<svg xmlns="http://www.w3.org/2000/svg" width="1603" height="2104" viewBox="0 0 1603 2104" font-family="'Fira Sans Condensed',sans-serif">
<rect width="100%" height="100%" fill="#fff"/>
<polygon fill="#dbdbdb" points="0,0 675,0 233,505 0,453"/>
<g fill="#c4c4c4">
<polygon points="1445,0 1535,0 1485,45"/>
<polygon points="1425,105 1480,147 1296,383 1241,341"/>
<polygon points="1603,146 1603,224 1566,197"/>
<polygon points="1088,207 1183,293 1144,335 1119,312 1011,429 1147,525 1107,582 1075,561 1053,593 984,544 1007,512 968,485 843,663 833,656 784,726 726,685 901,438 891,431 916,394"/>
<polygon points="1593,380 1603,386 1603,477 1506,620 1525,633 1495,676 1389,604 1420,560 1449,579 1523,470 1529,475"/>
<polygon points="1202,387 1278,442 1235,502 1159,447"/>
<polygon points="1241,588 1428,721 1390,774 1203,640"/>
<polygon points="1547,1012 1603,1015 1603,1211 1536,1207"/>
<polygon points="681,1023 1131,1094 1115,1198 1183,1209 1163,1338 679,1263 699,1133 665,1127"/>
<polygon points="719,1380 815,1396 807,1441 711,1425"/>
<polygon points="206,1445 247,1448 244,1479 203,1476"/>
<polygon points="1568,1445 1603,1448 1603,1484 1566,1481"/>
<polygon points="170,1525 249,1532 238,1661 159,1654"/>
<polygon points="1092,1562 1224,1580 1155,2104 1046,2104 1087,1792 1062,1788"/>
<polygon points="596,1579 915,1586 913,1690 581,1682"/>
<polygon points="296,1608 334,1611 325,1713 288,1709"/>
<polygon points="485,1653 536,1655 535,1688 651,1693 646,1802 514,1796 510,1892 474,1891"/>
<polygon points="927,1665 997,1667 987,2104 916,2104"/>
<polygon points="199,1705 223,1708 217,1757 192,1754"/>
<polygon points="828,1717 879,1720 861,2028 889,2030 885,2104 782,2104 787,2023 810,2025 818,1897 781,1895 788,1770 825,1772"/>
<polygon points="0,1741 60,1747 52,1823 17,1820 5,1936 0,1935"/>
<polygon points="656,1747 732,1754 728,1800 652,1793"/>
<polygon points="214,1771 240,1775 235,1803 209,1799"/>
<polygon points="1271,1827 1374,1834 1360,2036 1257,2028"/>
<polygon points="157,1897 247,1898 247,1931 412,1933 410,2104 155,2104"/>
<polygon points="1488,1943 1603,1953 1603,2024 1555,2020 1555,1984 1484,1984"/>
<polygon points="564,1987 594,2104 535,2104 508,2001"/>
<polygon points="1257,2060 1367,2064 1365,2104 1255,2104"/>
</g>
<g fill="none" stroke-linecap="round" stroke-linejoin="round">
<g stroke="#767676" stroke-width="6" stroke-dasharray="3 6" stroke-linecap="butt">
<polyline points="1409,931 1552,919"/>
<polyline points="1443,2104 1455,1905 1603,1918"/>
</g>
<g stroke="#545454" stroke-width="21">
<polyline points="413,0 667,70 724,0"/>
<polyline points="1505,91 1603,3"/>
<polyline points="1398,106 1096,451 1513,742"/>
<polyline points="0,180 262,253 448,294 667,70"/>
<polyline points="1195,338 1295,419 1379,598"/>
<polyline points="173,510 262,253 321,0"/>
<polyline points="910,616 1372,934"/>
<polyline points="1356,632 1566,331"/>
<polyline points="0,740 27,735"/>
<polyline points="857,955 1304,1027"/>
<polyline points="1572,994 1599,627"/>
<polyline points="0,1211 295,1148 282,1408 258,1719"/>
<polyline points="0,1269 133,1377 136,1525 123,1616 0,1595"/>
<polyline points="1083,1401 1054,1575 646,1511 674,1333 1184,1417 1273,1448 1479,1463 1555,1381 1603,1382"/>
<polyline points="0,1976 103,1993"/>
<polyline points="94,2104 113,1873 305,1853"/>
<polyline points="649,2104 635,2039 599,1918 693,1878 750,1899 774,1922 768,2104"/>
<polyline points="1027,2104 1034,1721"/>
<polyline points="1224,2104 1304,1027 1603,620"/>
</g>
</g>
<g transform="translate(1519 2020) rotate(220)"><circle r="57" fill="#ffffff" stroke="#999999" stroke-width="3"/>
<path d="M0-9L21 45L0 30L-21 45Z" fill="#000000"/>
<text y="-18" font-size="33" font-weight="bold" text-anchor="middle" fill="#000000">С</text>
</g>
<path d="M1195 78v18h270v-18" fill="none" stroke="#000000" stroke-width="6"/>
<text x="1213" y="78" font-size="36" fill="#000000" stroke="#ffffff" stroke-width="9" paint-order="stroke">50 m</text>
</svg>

• Problem to work on:
Tally up how many lines in the records contain the string "linecap". Answer with that figure only.

• Exercise output:
2